Should Jesse Elliott and his bandmates in These United States claim the Wammie award for Best Pop Rock Duo or Group, don’t expect the band to be in attendance.
Should Jesse Elliott and his bandmates in These United States claim the Wammie award for Best Pop Rock Duo or Group, don’t expect the band to be in attendance.

It’s not that Elliott or his cohorts (Justin Craig, Collin Kellogg, J. Tom Hnatow and Robby Cosenza) aren’t honored by the nomination by the Washington Area Music Association (WAMA), far from it, it’s just they’ve got someplace they’ve just got to be – on the road.
“I’ve always liked the D.C. music scene,” Elliott says. “I’m excited about a lot of the stuff I’ve heard cropping up, but I don’t pretend to know much about it. I haven’t been around it as much as I’d like to be. We’ve been playing a couple hundred dates a year for the last year and a half and that just takes us out of town a lot.”

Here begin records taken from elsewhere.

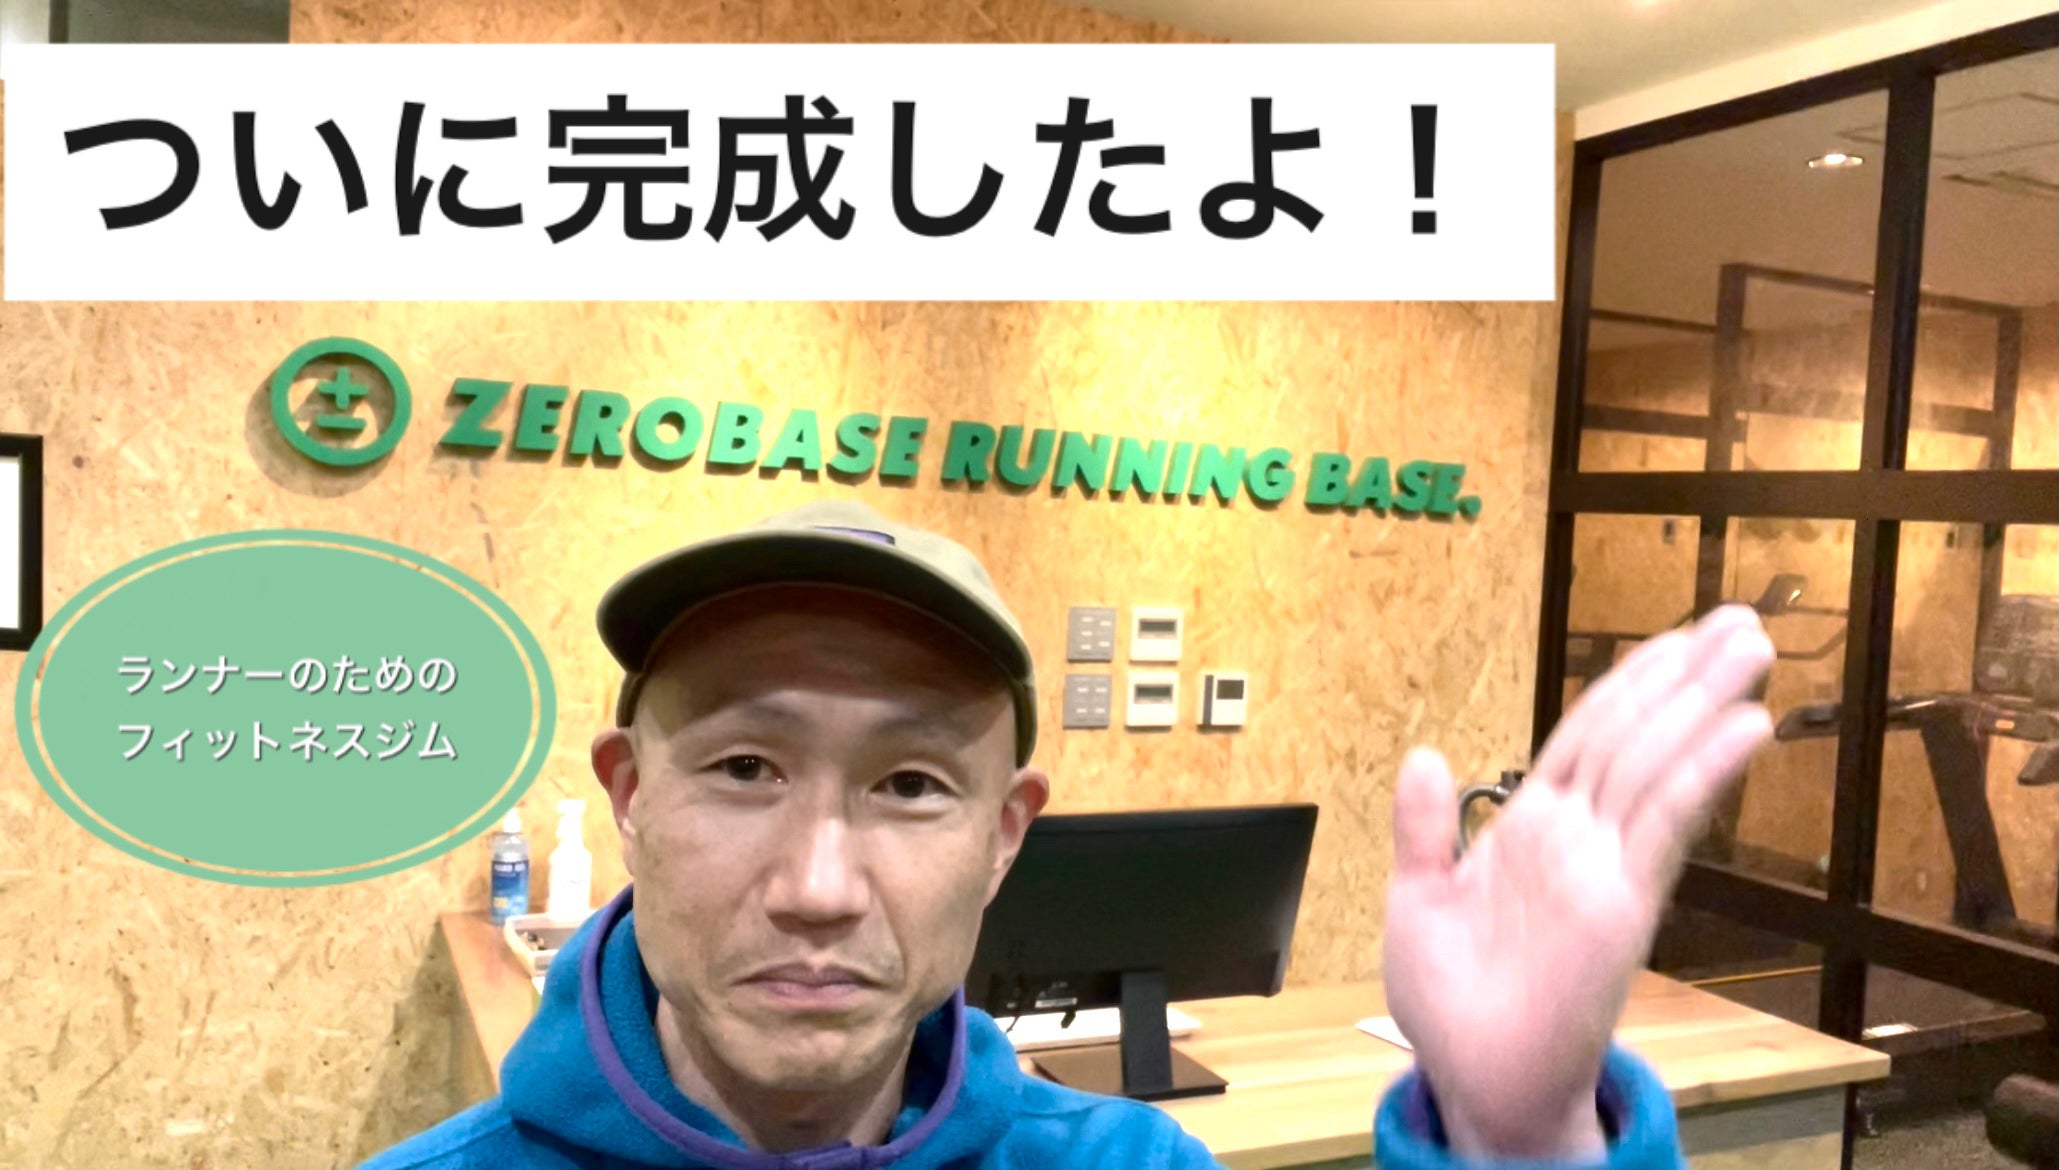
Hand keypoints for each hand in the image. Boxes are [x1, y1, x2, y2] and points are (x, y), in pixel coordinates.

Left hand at [1381, 604, 1775, 1157]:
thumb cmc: (1448, 999)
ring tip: (1752, 648)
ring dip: (1705, 704)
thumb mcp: (1416, 899)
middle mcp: (1576, 836)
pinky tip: (1744, 729)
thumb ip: (1425, 829)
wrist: (1474, 1078)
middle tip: (1741, 620)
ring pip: (1658, 763)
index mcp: (1528, 825)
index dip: (1628, 683)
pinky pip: (1666, 826)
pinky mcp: (1623, 904)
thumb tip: (1424, 754)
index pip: (1585, 734)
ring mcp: (1604, 866)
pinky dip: (1703, 774)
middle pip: (1636, 734)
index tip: (1673, 637)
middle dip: (1685, 676)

When at home in the District, the band, which also has roots in Lexington, Ky., has wrapped themselves in the D.C.-area’s talent from the start. When Elliott first started up These United States, he did so using a rotating collective of area talent. He later put together the Federal Reserve collective, that included Kitty Hawk, Vandaveer, Revival, Rose and Lovehandles among other local acts (myspace.com/thefederalreserve). As momentum increased for These United States, and some of those other bands, the Federal Reserve was depleted by too many out of town shows, a sad circumstance with happy ramifications, namely an up-tick in success for all, according to Elliott.
Besides, though they’ve embraced the local scene, the road is where These United States long to be. On their MySpace page, the band describes their music rather uniquely with a peculiar one-word label: grime. What exactly does that mean?
“That’s kinda how we roll. We’re pretty grimy dudes,” Elliott says. “I think if there’s anything people like to comment on us about, right off the bat, sometimes for better, sometimes for worse, we’re all bearded and shaggy and we usually have three days of funk on us from spending so much time together in the van. It’s the real life living conditions of a small, unimportant band on the road. That’s where you pick up the grime.”
It’s also a characteristic of their dedication to their trade. Prior to the start of their current tour — which takes them from Colorado to Washington State, down the West Coast to California and eventually south to Austin, Texas, for South By Southwest — the band decided to kick back and relax with a short vacation to New York City. Shortly into the trip, they found their way into a studio to record a new track they’d been working on. So much for vacation.
“Just being a small, unimportant band in America we really enjoy that,” Elliott says. “Just getting out there and getting grimy. It’s all related to that grime. Just the experience — the five of us have opportunities to make music. We all have the opportunity to get out there and see things and meet new people and play this stuff we love. We love getting out in these towns and peddling our wares.”
Those wares will contain a new album come the summer, a collection Elliott calls “a lush, mellow, bastard kind of an album and quickly veered away from that in 10 different directions.” That eclecticism is one of the band’s most prominent traits. Even single songs sometimes seem to go in every possible direction at once.
“We come to one point where we agree we’re going to have one sound that we cultivate perfectly over 10 songs and get to the heart of the sound. Then we get there and we’re like, yeah, but there’s all these other sounds we like. Then we start veering off pretty quickly,” Elliott says.
“We all have pretty different musical tastes, so arranging songs together is more a battle of what style gets to win out. It’s a Darwinian struggle. Survival of the … something-est.”
That, uh, “natural” selection process has given the band its distinctive flair, incorporating elements of folk, blues, rock and pop with a gypsy soul. And that flair is something the WAMA could reward with a Wammie on Feb. 28. But sadly, fans will have to wait a little while to again see this “grimy” group in person.